Sometimes we run split tests to maintain cordial relations with other departments!

The marketing team at Spabreaks were keen to hit customers with a popup window a few seconds after they’d landed on the site to get them to sign up to our email newsletter. Our feeling was that this was more likely to just antagonise customers rather than persuade them to do business with us, but we could see the argument from the marketing team who were keen to keep in touch with less motivated visitors who we might be able to attract over the long term.

We were hoping that the test would support our objection to it, but it actually ended up alerting us to a hard to detect UX bug.

Click throughs from the homepage were relatively unaffected which was surprising to us, but we noticed that people that saw the popup were less likely to make a booking once they got to the venue page.

When we investigated we realised that there was a interaction issue between our booking calendar, which also displayed in a popup-modal window, and the newsletter popup. If a customer already had the booking calendar open when the newsletter popup displayed, clicking to close the newsletter popup took the mouse focus away from the booking calendar, and meant that the customer could no longer scroll the page to reach the book button.

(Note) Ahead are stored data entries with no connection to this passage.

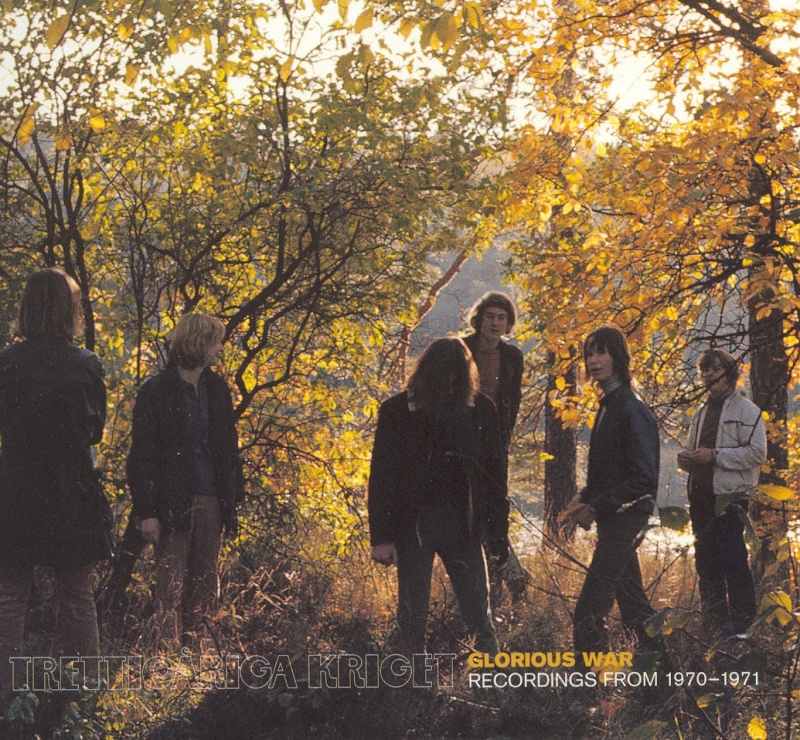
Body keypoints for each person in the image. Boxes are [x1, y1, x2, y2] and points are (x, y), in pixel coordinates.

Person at [0, 268, 111, 701]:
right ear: (70, 310)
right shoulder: (85, 364)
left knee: (10, 597)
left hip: (16, 488)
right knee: (77, 594)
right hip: (70, 490)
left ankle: (6, 699)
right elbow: (94, 432)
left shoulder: (6, 363)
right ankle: (85, 695)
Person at [368, 337, 509, 654]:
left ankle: (493, 678)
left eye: (455, 374)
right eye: (443, 373)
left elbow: (495, 478)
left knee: (478, 615)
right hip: (414, 525)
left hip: (464, 525)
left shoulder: (481, 411)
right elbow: (382, 478)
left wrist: (498, 535)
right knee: (411, 619)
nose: (449, 382)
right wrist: (382, 538)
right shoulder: (398, 411)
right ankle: (409, 680)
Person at [127, 313, 244, 649]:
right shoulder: (156, 391)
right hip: (171, 503)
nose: (220, 348)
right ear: (199, 342)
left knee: (206, 587)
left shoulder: (217, 390)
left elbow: (228, 450)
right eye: (216, 341)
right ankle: (165, 661)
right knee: (170, 587)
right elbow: (142, 457)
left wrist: (231, 502)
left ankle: (200, 658)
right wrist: (147, 511)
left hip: (211, 500)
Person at [561, 325, 661, 654]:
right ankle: (663, 676)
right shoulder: (610, 404)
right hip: (615, 517)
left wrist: (596, 506)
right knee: (634, 607)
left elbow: (643, 479)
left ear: (618, 356)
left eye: (601, 352)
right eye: (589, 353)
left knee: (588, 612)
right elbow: (612, 469)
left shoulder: (631, 407)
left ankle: (587, 681)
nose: (593, 360)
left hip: (625, 519)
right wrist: (585, 496)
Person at [677, 349, 765, 637]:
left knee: (733, 559)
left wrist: (715, 455)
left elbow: (756, 454)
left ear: (729, 372)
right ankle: (713, 623)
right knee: (705, 561)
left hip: (730, 498)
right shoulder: (700, 413)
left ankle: (743, 625)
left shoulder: (748, 411)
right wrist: (685, 459)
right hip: (700, 497)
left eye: (714, 369)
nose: (708, 375)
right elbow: (692, 450)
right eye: (704, 370)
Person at [463, 292, 528, 603]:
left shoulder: (512, 356)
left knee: (495, 506)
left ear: (508, 323)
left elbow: (513, 401)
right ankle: (491, 579)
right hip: (464, 440)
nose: (495, 323)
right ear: (479, 318)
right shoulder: (462, 348)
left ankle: (507, 574)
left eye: (501, 318)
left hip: (496, 441)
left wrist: (504, 440)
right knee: (469, 508)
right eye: (490, 316)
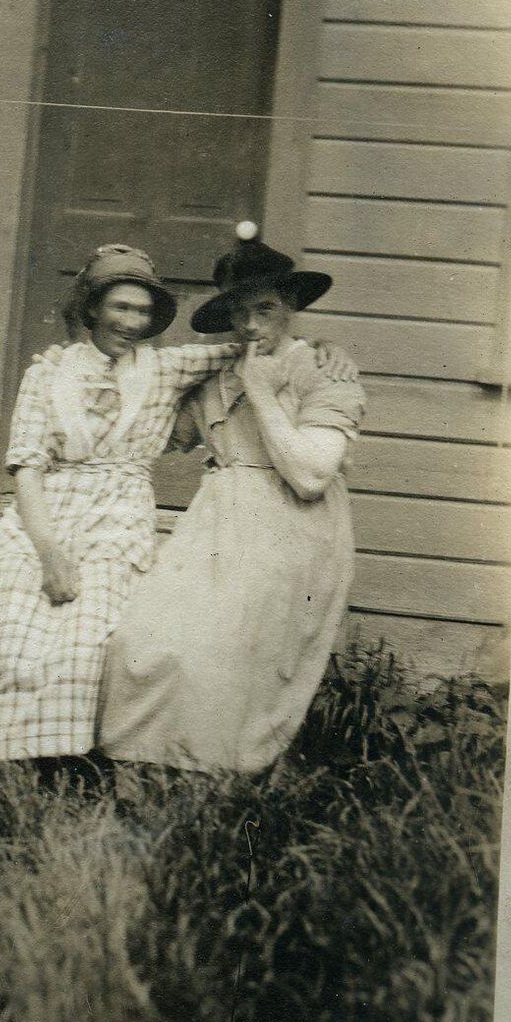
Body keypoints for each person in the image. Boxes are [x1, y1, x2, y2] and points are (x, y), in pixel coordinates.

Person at [0, 244, 249, 772]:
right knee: (10, 626)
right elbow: (27, 468)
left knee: (87, 637)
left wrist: (317, 351)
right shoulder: (48, 374)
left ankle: (77, 768)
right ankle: (20, 770)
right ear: (94, 308)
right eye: (121, 307)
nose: (132, 321)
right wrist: (50, 554)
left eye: (142, 311)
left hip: (118, 518)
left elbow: (246, 349)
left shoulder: (165, 369)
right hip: (45, 513)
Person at [100, 231, 365, 773]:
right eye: (239, 312)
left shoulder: (322, 370)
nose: (250, 325)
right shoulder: (216, 374)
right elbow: (155, 434)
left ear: (290, 306)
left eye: (264, 309)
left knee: (220, 653)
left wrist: (263, 390)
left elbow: (311, 476)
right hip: (218, 522)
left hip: (293, 526)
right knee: (140, 638)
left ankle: (216, 781)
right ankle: (143, 773)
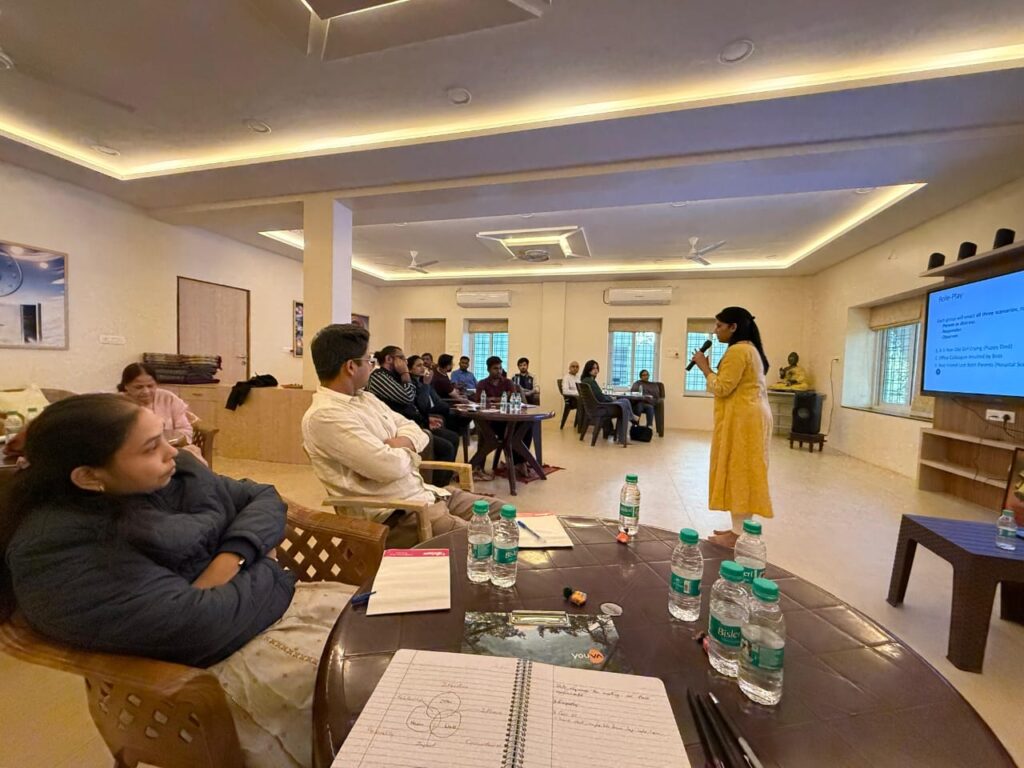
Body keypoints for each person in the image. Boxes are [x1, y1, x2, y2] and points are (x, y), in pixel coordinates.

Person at [3, 394, 344, 768]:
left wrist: (232, 557)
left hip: (255, 608)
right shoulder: (56, 550)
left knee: (378, 633)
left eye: (165, 436)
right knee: (353, 690)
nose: (174, 451)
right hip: (201, 676)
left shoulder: (175, 473)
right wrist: (268, 562)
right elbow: (201, 626)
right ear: (89, 476)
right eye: (151, 447)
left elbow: (262, 497)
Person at [301, 324, 505, 547]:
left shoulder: (365, 398)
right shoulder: (326, 416)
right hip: (399, 515)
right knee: (488, 541)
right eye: (369, 360)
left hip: (428, 494)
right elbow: (390, 467)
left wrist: (400, 443)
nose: (371, 366)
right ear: (351, 367)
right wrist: (407, 448)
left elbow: (414, 428)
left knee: (506, 515)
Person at [689, 306, 774, 547]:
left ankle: (738, 535)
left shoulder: (738, 351)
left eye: (719, 325)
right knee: (742, 471)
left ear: (733, 327)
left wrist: (704, 368)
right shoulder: (749, 349)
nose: (715, 330)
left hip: (744, 420)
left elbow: (722, 387)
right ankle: (738, 528)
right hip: (747, 417)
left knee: (741, 473)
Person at [366, 345, 456, 485]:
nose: (405, 362)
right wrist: (405, 373)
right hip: (397, 430)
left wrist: (426, 418)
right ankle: (436, 487)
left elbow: (416, 404)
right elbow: (407, 397)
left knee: (453, 437)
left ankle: (444, 482)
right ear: (389, 359)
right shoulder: (379, 376)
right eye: (402, 358)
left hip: (412, 422)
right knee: (446, 447)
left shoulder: (395, 376)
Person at [474, 356, 532, 474]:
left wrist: (493, 399)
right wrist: (501, 398)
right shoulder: (482, 383)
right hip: (490, 422)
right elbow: (479, 400)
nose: (499, 371)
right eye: (495, 368)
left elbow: (512, 398)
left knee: (526, 426)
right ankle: (478, 467)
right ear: (488, 369)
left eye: (500, 368)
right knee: (486, 432)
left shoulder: (508, 382)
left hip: (507, 420)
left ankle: (520, 462)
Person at [118, 362, 194, 440]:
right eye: (139, 387)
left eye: (150, 386)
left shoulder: (168, 398)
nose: (146, 391)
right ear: (126, 386)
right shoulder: (118, 404)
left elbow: (186, 430)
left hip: (171, 445)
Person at [578, 360, 639, 444]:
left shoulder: (585, 380)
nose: (596, 370)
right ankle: (626, 431)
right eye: (593, 368)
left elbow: (598, 395)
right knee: (624, 405)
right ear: (588, 369)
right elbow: (600, 397)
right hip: (601, 407)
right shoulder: (590, 381)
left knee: (625, 401)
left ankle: (631, 418)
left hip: (595, 407)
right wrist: (612, 399)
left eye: (597, 368)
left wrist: (612, 399)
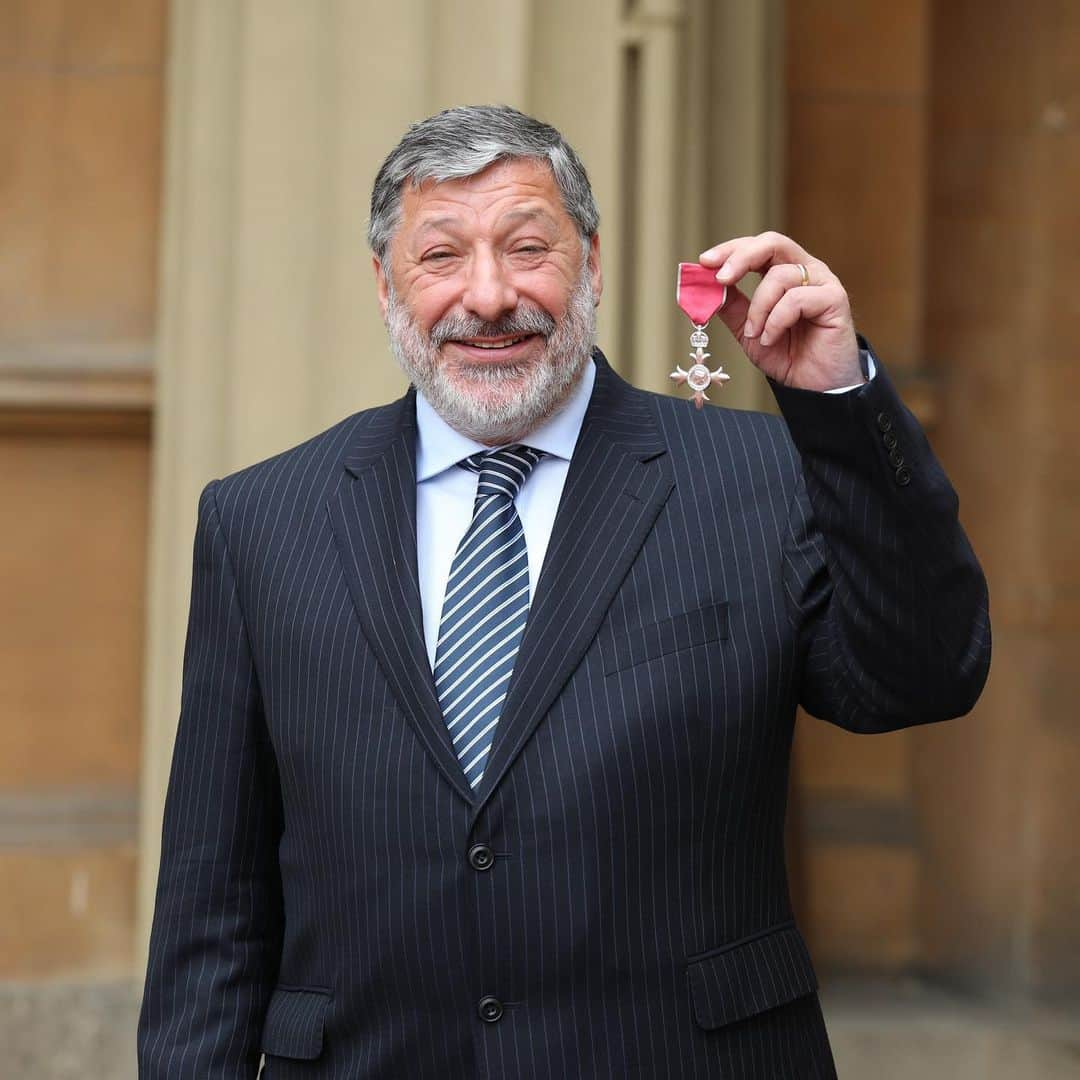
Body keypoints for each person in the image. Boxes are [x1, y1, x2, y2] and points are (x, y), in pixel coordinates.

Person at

The compromise we reached was that we would continue to show the newsletter popup on the homepage, but we would remove it from all other pages.

We sadly weren’t able to prove that the popup was hindering the customer journey from the homepage, but it shows the incidental benefit of analysing features of your website in isolation.

Experiments for refactored code

And finally sometimes we run tests purely to verify code that we have rewritten without necessarily changing the customer facing behaviour.

All the major transactions on our site take place with at least some interaction with a calendar, and our old implementation consisted of rails partials that were loaded by AJAX every time the customer clicked to switch months, and it was clunky and slow to operate and the codebase was getting extremely complicated to maintain to the point that we were reluctant to make changes to it. We rewrote all of our calendars in React which was a significant investment in time, and made the codebase a lot nicer, but for such a fundamental change we wanted to be sure that we hadn’t broken anything.

And a good job we did, because we had!

When we ran the split test the first time, the results were disappointingly in favour of the original implementation, which didn’t seem right so we investigated, and discovered that the conversion rate had dropped down to 0% for certain Internet Explorer browsers because of some incompatible javascript that we hadn’t provided a polyfill for.

When we fixed the issue and ran the split test for a second time, and the results evened out, so we were happy to deploy our new changes.

We did so with a confidence that we wouldn’t have had if we had just gone ahead and deployed, and that is the most important thing to take home from this, that by adopting a regular program of split-testing our code we have gained a higher level of confidence in our own code and our decision making, and I’d encourage anyone to do the same.